*** Data records ***
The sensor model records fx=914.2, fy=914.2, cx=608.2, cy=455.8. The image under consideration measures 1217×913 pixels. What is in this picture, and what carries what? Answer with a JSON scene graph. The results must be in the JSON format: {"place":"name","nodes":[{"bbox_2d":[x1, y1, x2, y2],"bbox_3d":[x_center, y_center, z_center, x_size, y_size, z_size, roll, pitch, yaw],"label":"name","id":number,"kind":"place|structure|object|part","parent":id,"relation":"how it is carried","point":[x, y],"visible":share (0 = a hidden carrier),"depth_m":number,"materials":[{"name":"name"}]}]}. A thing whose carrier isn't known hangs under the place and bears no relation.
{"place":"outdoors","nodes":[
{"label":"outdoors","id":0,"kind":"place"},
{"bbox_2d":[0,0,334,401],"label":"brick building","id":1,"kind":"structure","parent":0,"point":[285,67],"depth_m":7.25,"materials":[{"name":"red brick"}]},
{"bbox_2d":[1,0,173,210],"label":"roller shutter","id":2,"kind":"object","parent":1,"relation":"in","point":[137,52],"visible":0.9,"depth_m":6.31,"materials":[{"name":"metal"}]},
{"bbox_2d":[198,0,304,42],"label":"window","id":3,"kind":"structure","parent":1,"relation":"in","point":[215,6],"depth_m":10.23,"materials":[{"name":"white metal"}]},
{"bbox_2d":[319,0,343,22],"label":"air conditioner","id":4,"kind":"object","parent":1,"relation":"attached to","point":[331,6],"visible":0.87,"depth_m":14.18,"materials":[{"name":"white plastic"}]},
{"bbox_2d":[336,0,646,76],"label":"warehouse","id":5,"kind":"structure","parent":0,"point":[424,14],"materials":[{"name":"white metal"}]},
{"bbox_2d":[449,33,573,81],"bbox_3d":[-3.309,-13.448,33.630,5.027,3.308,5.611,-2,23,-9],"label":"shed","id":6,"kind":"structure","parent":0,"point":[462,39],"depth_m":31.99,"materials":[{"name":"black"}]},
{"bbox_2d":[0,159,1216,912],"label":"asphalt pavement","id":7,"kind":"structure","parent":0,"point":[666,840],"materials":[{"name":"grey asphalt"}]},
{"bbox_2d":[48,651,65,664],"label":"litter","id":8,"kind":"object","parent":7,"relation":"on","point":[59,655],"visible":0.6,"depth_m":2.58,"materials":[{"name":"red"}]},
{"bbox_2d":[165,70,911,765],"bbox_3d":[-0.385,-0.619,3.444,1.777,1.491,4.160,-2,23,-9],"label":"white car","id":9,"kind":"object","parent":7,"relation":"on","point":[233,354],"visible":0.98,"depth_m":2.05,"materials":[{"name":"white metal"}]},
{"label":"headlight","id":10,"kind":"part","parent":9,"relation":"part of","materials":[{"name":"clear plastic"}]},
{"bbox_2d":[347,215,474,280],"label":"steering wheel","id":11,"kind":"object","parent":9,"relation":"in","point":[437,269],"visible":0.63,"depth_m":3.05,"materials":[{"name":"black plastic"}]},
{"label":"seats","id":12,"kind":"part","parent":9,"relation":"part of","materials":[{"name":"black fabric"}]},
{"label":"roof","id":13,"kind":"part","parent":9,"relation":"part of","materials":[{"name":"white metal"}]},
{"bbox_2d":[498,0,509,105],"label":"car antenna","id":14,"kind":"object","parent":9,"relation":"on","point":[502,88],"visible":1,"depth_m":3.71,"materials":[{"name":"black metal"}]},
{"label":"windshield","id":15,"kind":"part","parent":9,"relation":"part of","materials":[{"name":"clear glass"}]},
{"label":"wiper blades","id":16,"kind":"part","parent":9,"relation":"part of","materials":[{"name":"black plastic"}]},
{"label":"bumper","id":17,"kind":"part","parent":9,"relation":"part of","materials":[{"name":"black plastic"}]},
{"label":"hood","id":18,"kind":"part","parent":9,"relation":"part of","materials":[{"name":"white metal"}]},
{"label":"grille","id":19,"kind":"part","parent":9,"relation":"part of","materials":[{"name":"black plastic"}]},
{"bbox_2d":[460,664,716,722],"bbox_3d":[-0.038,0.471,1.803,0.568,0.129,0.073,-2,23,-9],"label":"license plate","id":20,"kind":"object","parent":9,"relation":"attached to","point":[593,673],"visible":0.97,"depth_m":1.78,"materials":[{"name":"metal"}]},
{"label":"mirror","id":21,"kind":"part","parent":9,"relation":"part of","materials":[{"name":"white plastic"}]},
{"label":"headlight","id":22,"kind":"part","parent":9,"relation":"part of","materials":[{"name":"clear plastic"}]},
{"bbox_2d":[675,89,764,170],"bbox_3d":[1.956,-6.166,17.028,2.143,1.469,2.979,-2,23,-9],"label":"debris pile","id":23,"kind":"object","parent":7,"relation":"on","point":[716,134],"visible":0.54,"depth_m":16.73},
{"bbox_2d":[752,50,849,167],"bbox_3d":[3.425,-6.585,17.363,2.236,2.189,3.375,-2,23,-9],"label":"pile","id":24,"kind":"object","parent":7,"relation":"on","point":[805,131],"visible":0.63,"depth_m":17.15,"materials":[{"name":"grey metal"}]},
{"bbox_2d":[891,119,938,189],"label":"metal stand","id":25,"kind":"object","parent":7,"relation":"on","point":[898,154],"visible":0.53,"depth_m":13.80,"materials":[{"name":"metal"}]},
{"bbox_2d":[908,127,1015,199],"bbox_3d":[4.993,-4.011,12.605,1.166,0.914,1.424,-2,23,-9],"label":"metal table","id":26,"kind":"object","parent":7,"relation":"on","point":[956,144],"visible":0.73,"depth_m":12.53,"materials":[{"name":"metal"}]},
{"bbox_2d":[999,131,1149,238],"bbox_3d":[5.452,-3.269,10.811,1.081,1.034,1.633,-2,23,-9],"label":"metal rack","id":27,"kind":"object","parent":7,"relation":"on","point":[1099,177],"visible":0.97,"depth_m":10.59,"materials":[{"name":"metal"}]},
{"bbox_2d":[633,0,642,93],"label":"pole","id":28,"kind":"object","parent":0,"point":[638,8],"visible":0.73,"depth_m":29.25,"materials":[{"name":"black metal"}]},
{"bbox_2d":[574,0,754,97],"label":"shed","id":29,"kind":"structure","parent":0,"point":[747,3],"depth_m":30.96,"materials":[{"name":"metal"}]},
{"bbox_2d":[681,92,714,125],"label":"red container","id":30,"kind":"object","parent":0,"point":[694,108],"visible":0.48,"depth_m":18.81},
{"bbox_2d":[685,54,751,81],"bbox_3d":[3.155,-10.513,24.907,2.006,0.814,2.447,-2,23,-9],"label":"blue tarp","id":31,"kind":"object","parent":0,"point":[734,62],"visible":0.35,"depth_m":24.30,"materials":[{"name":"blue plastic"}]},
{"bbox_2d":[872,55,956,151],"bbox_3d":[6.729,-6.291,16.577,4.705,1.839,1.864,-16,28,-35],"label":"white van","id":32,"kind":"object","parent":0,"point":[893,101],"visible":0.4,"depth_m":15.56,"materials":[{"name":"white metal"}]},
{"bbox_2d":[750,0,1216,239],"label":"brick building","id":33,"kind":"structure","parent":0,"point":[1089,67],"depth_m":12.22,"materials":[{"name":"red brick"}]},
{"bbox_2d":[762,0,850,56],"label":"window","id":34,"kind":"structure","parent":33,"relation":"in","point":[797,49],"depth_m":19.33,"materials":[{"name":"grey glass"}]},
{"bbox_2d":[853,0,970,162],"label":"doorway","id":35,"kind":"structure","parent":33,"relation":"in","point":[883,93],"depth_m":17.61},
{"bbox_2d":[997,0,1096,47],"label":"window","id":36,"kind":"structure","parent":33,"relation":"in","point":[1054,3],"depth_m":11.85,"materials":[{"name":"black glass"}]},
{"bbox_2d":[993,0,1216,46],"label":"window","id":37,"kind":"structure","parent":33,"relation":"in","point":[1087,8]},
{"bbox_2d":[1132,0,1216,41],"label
*** End of Data records ***
**Exercise details**:
Give back every entry, unchanged in any way.

**Worked solution**:
The sensor model records fx=914.2, fy=914.2, cx=608.2, cy=455.8. The image under consideration measures 1217×913 pixels. What is in this picture, and what carries what? Answer with a JSON scene graph. The results must be in the JSON format: {"place":"name","nodes":[{"bbox_2d":[x1, y1, x2, y2],"bbox_3d":[x_center, y_center, z_center, x_size, y_size, z_size, roll, pitch, yaw],"label":"name","id":number,"kind":"place|structure|object|part","parent":id,"relation":"how it is carried","point":[x, y],"visible":share (0 = a hidden carrier),"depth_m":number,"materials":[{"name":"name"}]}]}. A thing whose carrier isn't known hangs under the place and bears no relation.
{"place":"outdoors","nodes":[
{"label":"outdoors","id":0,"kind":"place"},
{"bbox_2d":[0,0,334,401],"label":"brick building","id":1,"kind":"structure","parent":0,"point":[285,67],"depth_m":7.25,"materials":[{"name":"red brick"}]},
{"bbox_2d":[1,0,173,210],"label":"roller shutter","id":2,"kind":"object","parent":1,"relation":"in","point":[137,52],"visible":0.9,"depth_m":6.31,"materials":[{"name":"metal"}]},
{"bbox_2d":[198,0,304,42],"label":"window","id":3,"kind":"structure","parent":1,"relation":"in","point":[215,6],"depth_m":10.23,"materials":[{"name":"white metal"}]},
{"bbox_2d":[319,0,343,22],"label":"air conditioner","id":4,"kind":"object","parent":1,"relation":"attached to","point":[331,6],"visible":0.87,"depth_m":14.18,"materials":[{"name":"white plastic"}]},
{"bbox_2d":[336,0,646,76],"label":"warehouse","id":5,"kind":"structure","parent":0,"point":[424,14],"materials":[{"name":"white metal"}]},
{"bbox_2d":[449,33,573,81],"bbox_3d":[-3.309,-13.448,33.630,5.027,3.308,5.611,-2,23,-9],"label":"shed","id":6,"kind":"structure","parent":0,"point":[462,39],"depth_m":31.99,"materials":[{"name":"black"}]},
{"bbox_2d":[0,159,1216,912],"label":"asphalt pavement","id":7,"kind":"structure","parent":0,"point":[666,840],"materials":[{"name":"grey asphalt"}]},
{"bbox_2d":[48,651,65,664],"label":"litter","id":8,"kind":"object","parent":7,"relation":"on","point":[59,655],"visible":0.6,"depth_m":2.58,"materials":[{"name":"red"}]},
{"bbox_2d":[165,70,911,765],"bbox_3d":[-0.385,-0.619,3.444,1.777,1.491,4.160,-2,23,-9],"label":"white car","id":9,"kind":"object","parent":7,"relation":"on","point":[233,354],"visible":0.98,"depth_m":2.05,"materials":[{"name":"white metal"}]},
{"label":"headlight","id":10,"kind":"part","parent":9,"relation":"part of","materials":[{"name":"clear plastic"}]},
{"bbox_2d":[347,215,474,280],"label":"steering wheel","id":11,"kind":"object","parent":9,"relation":"in","point":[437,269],"visible":0.63,"depth_m":3.05,"materials":[{"name":"black plastic"}]},
{"label":"seats","id":12,"kind":"part","parent":9,"relation":"part of","materials":[{"name":"black fabric"}]},
{"label":"roof","id":13,"kind":"part","parent":9,"relation":"part of","materials":[{"name":"white metal"}]},
{"bbox_2d":[498,0,509,105],"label":"car antenna","id":14,"kind":"object","parent":9,"relation":"on","point":[502,88],"visible":1,"depth_m":3.71,"materials":[{"name":"black metal"}]},
{"label":"windshield","id":15,"kind":"part","parent":9,"relation":"part of","materials":[{"name":"clear glass"}]},
{"label":"wiper blades","id":16,"kind":"part","parent":9,"relation":"part of","materials":[{"name":"black plastic"}]},
{"label":"bumper","id":17,"kind":"part","parent":9,"relation":"part of","materials":[{"name":"black plastic"}]},
{"label":"hood","id":18,"kind":"part","parent":9,"relation":"part of","materials":[{"name":"white metal"}]},
{"label":"grille","id":19,"kind":"part","parent":9,"relation":"part of","materials":[{"name":"black plastic"}]},
{"bbox_2d":[460,664,716,722],"bbox_3d":[-0.038,0.471,1.803,0.568,0.129,0.073,-2,23,-9],"label":"license plate","id":20,"kind":"object","parent":9,"relation":"attached to","point":[593,673],"visible":0.97,"depth_m":1.78,"materials":[{"name":"metal"}]},
{"label":"mirror","id":21,"kind":"part","parent":9,"relation":"part of","materials":[{"name":"white plastic"}]},
{"label":"headlight","id":22,"kind":"part","parent":9,"relation":"part of","materials":[{"name":"clear plastic"}]},
{"bbox_2d":[675,89,764,170],"bbox_3d":[1.956,-6.166,17.028,2.143,1.469,2.979,-2,23,-9],"label":"debris pile","id":23,"kind":"object","parent":7,"relation":"on","point":[716,134],"visible":0.54,"depth_m":16.73},
{"bbox_2d":[752,50,849,167],"bbox_3d":[3.425,-6.585,17.363,2.236,2.189,3.375,-2,23,-9],"label":"pile","id":24,"kind":"object","parent":7,"relation":"on","point":[805,131],"visible":0.63,"depth_m":17.15,"materials":[{"name":"grey metal"}]},
{"bbox_2d":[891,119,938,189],"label":"metal stand","id":25,"kind":"object","parent":7,"relation":"on","point":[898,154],"visible":0.53,"depth_m":13.80,"materials":[{"name":"metal"}]},
{"bbox_2d":[908,127,1015,199],"bbox_3d":[4.993,-4.011,12.605,1.166,0.914,1.424,-2,23,-9],"label":"metal table","id":26,"kind":"object","parent":7,"relation":"on","point":[956,144],"visible":0.73,"depth_m":12.53,"materials":[{"name":"metal"}]},
{"bbox_2d":[999,131,1149,238],"bbox_3d":[5.452,-3.269,10.811,1.081,1.034,1.633,-2,23,-9],"label":"metal rack","id":27,"kind":"object","parent":7,"relation":"on","point":[1099,177],"visible":0.97,"depth_m":10.59,"materials":[{"name":"metal"}]},
{"bbox_2d":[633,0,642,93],"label":"pole","id":28,"kind":"object","parent":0,"point":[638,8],"visible":0.73,"depth_m":29.25,"materials":[{"name":"black metal"}]},
{"bbox_2d":[574,0,754,97],"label":"shed","id":29,"kind":"structure","parent":0,"point":[747,3],"depth_m":30.96,"materials":[{"name":"metal"}]},
{"bbox_2d":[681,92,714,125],"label":"red container","id":30,"kind":"object","parent":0,"point":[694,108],"visible":0.48,"depth_m":18.81},
{"bbox_2d":[685,54,751,81],"bbox_3d":[3.155,-10.513,24.907,2.006,0.814,2.447,-2,23,-9],"label":"blue tarp","id":31,"kind":"object","parent":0,"point":[734,62],"visible":0.35,"depth_m":24.30,"materials":[{"name":"blue plastic"}]},
{"bbox_2d":[872,55,956,151],"bbox_3d":[6.729,-6.291,16.577,4.705,1.839,1.864,-16,28,-35],"label":"white van","id":32,"kind":"object","parent":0,"point":[893,101],"visible":0.4,"depth_m":15.56,"materials":[{"name":"white metal"}]},
{"bbox_2d":[750,0,1216,239],"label":"brick building","id":33,"kind":"structure","parent":0,"point":[1089,67],"depth_m":12.22,"materials":[{"name":"red brick"}]},
{"bbox_2d":[762,0,850,56],"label":"window","id":34,"kind":"structure","parent":33,"relation":"in","point":[797,49],"depth_m":19.33,"materials":[{"name":"grey glass"}]},
{"bbox_2d":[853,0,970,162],"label":"doorway","id":35,"kind":"structure","parent":33,"relation":"in","point":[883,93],"depth_m":17.61},
{"bbox_2d":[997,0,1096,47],"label":"window","id":36,"kind":"structure","parent":33,"relation":"in","point":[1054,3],"depth_m":11.85,"materials":[{"name":"black glass"}]},
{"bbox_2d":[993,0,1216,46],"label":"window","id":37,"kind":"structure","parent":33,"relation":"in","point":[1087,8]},
{"bbox_2d":[1132,0,1216,41],"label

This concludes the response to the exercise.